EXCERPT:
The lyrics Norm Macdonald sent his friends before he died: “When Bob Dylan speaks…”
In 2015, six years before his death, comedian and Saturday Night Live alum Norm Macdonald posted a rather incredible anecdote to social media, recounting the time he’d been summoned to hang out at Bob Dylan’s house for two days back in the 1990s.
He deleted the original post shortly after posting it, but nothing on the internet is ever gone for good, of course, and in this case, the story’s preservation is a real gift; an insight into Macdonald as a genuinely deep motherfucker, for lack of a better term.
“When Bob Dylan speaks,” Macdonald wrote, “his words seem chosen long ago, his sentences are spare, and he looks right at you, and his countenance is stone. He spoke to me for many hours over two days. There was no alcohol or drugs consumed. He was interested only in writing… He said most ‘writers’ were what he called ‘stenographers’. He would put a record on his player and have me listen to it. He would have me silently read a passage from a classic book. Then Bob Dylan would explain why this was not writing, why it was stenography.”

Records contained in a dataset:
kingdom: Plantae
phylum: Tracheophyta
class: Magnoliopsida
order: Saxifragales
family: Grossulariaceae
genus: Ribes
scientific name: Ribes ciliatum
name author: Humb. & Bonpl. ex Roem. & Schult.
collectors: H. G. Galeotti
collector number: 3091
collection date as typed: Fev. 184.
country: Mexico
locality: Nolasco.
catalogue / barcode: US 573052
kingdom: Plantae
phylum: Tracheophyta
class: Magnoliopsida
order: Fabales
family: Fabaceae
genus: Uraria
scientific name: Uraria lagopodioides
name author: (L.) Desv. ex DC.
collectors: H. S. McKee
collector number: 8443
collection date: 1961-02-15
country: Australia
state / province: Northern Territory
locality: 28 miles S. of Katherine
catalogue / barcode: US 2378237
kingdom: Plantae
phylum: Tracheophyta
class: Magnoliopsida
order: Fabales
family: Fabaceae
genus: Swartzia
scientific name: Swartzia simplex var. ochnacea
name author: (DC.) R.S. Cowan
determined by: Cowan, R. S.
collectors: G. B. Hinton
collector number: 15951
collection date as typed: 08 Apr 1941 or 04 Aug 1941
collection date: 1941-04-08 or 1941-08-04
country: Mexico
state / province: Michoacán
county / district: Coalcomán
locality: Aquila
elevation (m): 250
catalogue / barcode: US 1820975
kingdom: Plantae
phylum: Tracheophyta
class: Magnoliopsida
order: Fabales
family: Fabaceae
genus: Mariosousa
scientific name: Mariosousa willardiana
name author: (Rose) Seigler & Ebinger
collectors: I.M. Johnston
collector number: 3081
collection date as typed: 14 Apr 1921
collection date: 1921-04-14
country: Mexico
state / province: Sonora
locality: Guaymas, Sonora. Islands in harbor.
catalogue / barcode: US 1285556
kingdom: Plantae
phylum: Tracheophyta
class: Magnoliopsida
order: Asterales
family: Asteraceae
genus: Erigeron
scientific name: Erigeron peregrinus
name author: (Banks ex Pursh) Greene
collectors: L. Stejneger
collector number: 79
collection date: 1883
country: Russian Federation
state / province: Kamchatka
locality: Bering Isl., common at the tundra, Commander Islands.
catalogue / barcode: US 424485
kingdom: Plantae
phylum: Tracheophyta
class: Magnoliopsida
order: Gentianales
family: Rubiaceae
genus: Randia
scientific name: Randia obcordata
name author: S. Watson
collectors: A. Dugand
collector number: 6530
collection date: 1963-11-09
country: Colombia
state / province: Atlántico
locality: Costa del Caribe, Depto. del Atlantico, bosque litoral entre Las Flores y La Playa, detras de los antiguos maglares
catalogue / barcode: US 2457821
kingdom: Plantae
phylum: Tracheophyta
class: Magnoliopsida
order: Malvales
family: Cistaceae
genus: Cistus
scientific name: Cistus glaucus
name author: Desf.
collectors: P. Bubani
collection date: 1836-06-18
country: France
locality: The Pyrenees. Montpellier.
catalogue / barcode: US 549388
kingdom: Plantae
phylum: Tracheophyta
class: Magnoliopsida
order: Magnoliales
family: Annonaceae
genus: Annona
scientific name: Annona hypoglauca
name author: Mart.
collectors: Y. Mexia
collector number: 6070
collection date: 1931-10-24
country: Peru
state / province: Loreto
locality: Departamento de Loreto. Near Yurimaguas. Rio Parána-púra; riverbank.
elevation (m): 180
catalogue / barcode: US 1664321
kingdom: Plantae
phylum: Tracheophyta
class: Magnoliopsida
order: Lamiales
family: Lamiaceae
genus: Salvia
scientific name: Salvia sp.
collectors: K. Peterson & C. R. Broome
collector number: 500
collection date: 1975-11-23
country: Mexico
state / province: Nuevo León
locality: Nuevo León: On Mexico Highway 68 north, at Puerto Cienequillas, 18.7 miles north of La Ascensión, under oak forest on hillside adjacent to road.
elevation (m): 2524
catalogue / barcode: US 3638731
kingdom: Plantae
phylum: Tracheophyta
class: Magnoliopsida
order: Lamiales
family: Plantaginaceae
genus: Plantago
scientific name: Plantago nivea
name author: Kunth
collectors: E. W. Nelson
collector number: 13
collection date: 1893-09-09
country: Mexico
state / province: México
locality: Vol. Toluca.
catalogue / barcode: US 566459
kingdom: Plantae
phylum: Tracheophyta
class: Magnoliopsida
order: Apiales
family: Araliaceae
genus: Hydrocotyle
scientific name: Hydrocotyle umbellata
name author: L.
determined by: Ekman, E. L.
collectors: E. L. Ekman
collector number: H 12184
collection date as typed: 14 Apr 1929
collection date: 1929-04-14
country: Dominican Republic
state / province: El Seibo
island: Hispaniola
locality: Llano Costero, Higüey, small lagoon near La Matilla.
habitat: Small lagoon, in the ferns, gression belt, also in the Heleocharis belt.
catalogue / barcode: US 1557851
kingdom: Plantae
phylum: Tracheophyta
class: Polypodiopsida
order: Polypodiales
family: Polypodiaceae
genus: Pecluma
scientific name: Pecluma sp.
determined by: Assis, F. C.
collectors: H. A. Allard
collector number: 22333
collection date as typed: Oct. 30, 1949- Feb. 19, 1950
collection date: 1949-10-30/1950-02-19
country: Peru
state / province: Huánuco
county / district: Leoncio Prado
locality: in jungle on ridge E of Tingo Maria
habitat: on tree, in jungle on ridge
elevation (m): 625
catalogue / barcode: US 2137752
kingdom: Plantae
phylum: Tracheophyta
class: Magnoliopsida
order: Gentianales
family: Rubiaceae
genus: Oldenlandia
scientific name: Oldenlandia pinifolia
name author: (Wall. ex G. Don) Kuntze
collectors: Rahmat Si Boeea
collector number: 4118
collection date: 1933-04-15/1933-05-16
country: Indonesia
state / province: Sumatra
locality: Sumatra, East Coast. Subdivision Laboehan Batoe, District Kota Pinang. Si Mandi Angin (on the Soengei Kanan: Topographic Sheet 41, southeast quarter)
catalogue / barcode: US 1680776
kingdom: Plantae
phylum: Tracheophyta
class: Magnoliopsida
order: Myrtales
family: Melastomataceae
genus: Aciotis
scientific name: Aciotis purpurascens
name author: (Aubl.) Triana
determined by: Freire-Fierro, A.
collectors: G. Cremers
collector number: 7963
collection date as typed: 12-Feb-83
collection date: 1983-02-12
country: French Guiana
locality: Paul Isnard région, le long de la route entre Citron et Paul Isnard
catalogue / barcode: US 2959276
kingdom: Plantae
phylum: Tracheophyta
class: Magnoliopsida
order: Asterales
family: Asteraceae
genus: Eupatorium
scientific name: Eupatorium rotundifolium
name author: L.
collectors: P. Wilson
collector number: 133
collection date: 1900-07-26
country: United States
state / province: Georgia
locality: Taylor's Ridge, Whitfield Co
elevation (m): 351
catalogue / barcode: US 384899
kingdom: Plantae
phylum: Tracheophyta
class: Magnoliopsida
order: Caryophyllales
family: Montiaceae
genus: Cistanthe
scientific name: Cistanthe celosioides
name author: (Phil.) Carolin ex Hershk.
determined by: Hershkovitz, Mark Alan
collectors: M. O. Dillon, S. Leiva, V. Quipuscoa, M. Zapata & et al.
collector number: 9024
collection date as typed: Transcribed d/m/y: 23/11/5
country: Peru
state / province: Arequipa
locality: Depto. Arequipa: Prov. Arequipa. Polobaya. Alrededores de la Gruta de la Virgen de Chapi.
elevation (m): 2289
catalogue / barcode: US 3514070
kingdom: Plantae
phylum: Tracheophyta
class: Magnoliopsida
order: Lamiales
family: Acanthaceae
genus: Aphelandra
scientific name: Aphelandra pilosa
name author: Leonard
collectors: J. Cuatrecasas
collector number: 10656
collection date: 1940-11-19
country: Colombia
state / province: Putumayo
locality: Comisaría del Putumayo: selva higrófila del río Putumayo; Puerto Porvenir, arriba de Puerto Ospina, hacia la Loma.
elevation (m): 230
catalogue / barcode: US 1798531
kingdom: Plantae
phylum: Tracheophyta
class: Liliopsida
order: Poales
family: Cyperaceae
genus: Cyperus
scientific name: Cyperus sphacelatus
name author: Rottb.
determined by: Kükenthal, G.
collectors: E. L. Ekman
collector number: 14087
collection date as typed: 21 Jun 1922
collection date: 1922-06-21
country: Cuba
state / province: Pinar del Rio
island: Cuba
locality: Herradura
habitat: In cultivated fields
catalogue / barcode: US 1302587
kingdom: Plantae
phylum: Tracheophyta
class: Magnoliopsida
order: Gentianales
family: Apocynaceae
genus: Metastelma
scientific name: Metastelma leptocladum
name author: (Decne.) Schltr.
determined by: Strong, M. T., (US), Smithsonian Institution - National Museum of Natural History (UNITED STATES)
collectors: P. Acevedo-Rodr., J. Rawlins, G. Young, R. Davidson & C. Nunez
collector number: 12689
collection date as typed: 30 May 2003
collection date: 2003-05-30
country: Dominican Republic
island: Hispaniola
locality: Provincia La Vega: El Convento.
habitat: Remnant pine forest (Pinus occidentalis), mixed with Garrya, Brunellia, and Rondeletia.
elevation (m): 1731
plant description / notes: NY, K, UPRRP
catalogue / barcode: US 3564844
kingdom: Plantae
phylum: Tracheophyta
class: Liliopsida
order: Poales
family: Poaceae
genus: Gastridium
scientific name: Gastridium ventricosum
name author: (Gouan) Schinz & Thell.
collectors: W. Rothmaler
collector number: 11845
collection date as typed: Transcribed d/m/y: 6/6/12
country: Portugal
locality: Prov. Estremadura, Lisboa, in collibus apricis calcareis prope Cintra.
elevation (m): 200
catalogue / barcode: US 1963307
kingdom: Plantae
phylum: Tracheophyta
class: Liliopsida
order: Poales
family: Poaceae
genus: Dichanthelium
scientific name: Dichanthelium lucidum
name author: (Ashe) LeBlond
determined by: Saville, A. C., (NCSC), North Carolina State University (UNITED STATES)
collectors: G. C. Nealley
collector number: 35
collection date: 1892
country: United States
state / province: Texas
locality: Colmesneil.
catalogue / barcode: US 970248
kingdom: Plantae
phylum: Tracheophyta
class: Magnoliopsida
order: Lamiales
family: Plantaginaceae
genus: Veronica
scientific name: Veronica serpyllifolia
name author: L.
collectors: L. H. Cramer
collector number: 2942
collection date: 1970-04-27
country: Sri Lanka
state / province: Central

EXERCISE INSTRUCTIONS:
a: Translate this sentence from the text about Norm Macdonald and Bob Dylan into French: "He spoke to me for many hours over two days."
b: According to the text about Norm Macdonald and Bob Dylan, in what year did Macdonald post the anecdote to social media?

SOLVED TASKS:
a: Il m'a parlé pendant de nombreuses heures sur deux jours.

b: 2015